社会は女性化しているのに、制度がそれに追いついていない。現代に適応しているという意味で「優秀」な女性を活かす環境が十分に整っていないのだ。

たとえば今でも日本では女性が出産や育児の期間、休職することが珍しくない。
年齢別の労働力曲線が30歳代で凹むことから「M字型曲線」と呼ばれるが、この「M字」が残るのは日本と韓国くらいのものである。ヨーロッパでは1970年代に労働力不足が深刻になってから、出産を挟んでも女性が働き続けるのは当たり前のことになった。

それが日本では今でも「仕事を続けるか、子どもを産むか」の二者択一を迫られる女性が少なくない。特に都市部では待機児童問題が深刻で、近親者の助けがなければ子どもを育てながら仕事なんて出来ない。

この状況は、あらゆる意味で不幸だ。働く女性自身が大変なのはもちろんだが、国家存亡の危機と言っても過言ではない。女性が子どもを産みにくい社会では少子化が進む。少子化が進むと、現役人口に対する高齢人口の割合はますます増えるから、世代間格差は深刻になる。平時にこれほど急激に人口が減っていく社会は歴史上ほとんど例がない。

逆にいえば、この状況を変えることが出来るならば、社会には希望が生まれる。
デンマークの社会学者エスピン・アンデルセンは、女性の役割の変化こそが、社会に革命をもたらすと言う。

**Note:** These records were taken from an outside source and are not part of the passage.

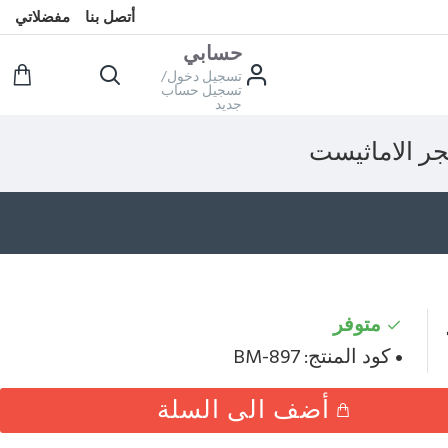
أتصل بنا
مفضلاتي
حسابي
تسجيل دخول/
تسجيل حساب
جديد
ر الاماثيست
متوفر
كود المنتج:
BM-897
أضف الى السلة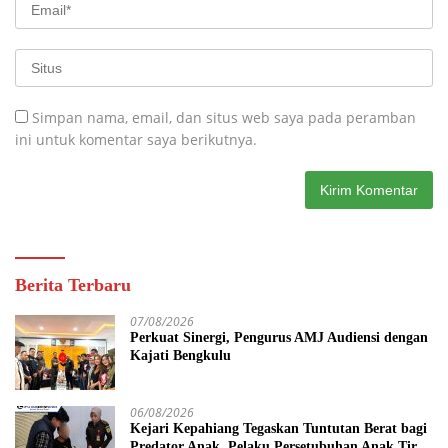
Simpan nama, email, dan situs web saya pada peramban
ini untuk komentar saya berikutnya.
Berita Terbaru
07/08/2026
Perkuat Sinergi, Pengurus AMJ Audiensi dengan
Kajati Bengkulu
06/08/2026
Kejari Kepahiang Tegaskan Tuntutan Berat bagi
Predator Anak, Pelaku Persetubuhan Anak Tiri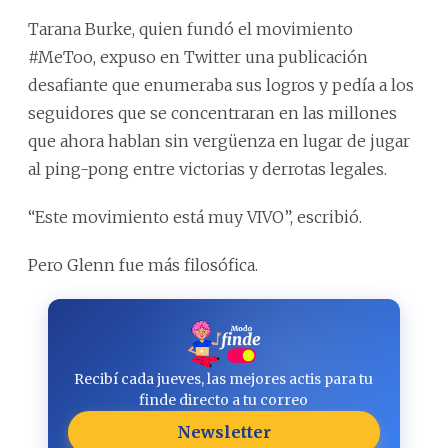
Tarana Burke, quien fundó el movimiento
#MeToo, expuso en Twitter una publicación
desafiante que enumeraba sus logros y pedía a los
seguidores que se concentraran en las millones
que ahora hablan sin vergüenza en lugar de jugar
al ping-pong entre victorias y derrotas legales.
“Este movimiento está muy VIVO”, escribió.
Pero Glenn fue más filosófica.
Recibí cada jueves, las mejores actis para tu
finde directo a tu correo
Newsletter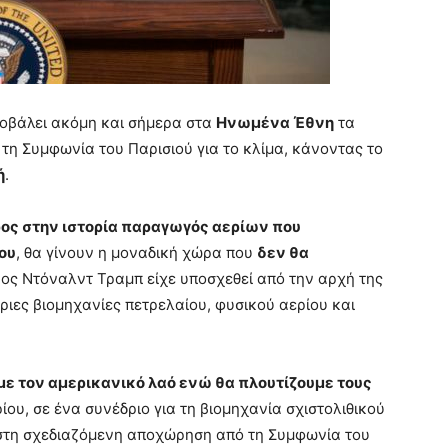
ποβάλει ακόμη και σήμερα στα
Ηνωμένα Έθνη
τα
η Συμφωνία του Παρισιού για το κλίμα, κάνοντας το
ή
.
ος στην ιστορία παραγωγός αερίων που
ου
, θα γίνουν η μοναδική χώρα που
δεν θα
ρος Ντόναλντ Τραμπ είχε υποσχεθεί από την αρχή της
ώριες βιομηχανίες πετρελαίου, φυσικού αερίου και
με τον αμερικανικό λαό ενώ θα πλουτίζουμε τους
ου, σε ένα συνέδριο για τη βιομηχανία σχιστολιθικού
στη σχεδιαζόμενη αποχώρηση από τη Συμφωνία του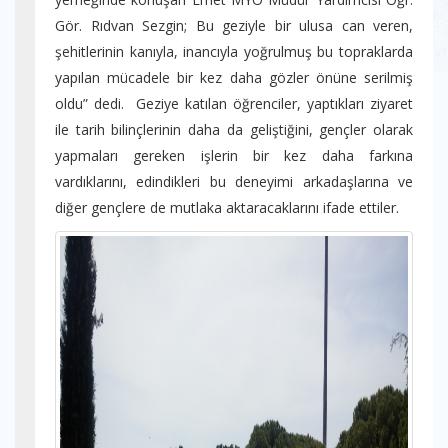
Gör. Rıdvan Sezgin; Bu geziyle bir ulusa can veren,
şehitlerinin kanıyla, inancıyla yoğrulmuş bu topraklarda
yapılan mücadele bir kez daha gözler önüne serilmiş
oldu” dedi. Geziye katılan öğrenciler, yaptıkları ziyaret
ile tarih bilinçlerinin daha da geliştiğini, gençler olarak
yapmaları gereken işlerin bir kez daha farkına
vardıklarını, edindikleri bu deneyimi arkadaşlarına ve
diğer gençlere de mutlaka aktaracaklarını ifade ettiler.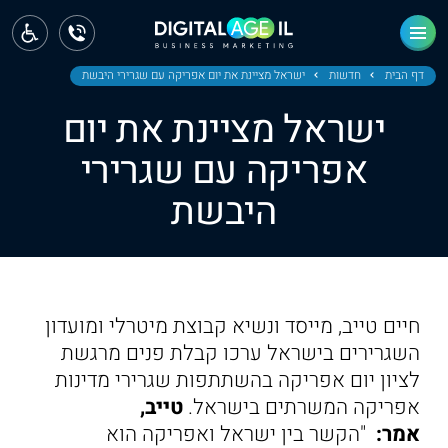
ראשי
חדשות
דף הבית
חדשות
ישראל מציינת את יום אפריקה עם שגרירי היבשת
ישראל מציינת את יום
מחוז צפון
אפריקה עם שגרירי
מחוז חיפה
היבשת
מחוז מרכז
מחוז דרום
ירושלים
חיים טייב, מייסד ונשיא קבוצת מיטרלי ומועדון
השגרירים בישראל ערכו קבלת פנים מרגשת
תל אביב
לציון יום אפריקה בהשתתפות שגרירי מדינות
אפריקה המשרתים בישראל.
טייב,
אמר:
"הקשר בין ישראל ואפריקה הוא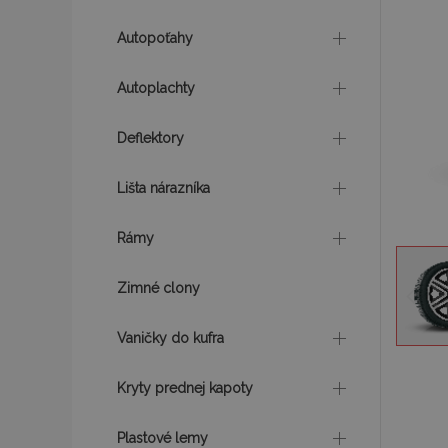
obrázko
Autopoťahy
Autoplachty
Deflektory
Lišta nárazníka
Rámy
Zimné clony
Vaničky do kufra
Preskoči
na
Kryty prednej kapoty
začiatok
galérie
Plastové lemy
obrázko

ロジックはこうだ。まず女性が働きやすく、子どもを産みやすい環境を整えれば出生率が上がる。育児休暇や保育施設の拡充などがこれに当たる。
出生率が上がれば世代間格差のバランスも改善する。

今の日本は納税者が4590万人しかないが、女性が育児期間中も働けば、その分税収が増える。女性がキャリアを中断しないで働いてくれれば、その分生涯所得も世帯所得も上昇する。課税基盤が安定する。

さらに、たくさんの子どもを持つ共働き世帯が増えれば、新規産業と雇用が創出される。保育園やベビーシッターはもちろん、託児サービス付きのレストラン、遊園地など「子ども」向けのサービスが多く生まれて、市場も嬉しい。

要するに、いいことばっかりなのだ。「働く女性が増えると日本の伝統的な家族が崩れる」なんて妄言を吐く人もいるが、このままでは伝統的な家族どころか日本自体が崩壊してしまう。保守派の人ほど少子化を真剣に考えるべきだ。

まあ今まで散々、女性に育児や家事を押しつけてきて、経済がやばくなると今度は「女性が社会を変える」なんて言うのは、ちょっと都合良すぎる気もするけど。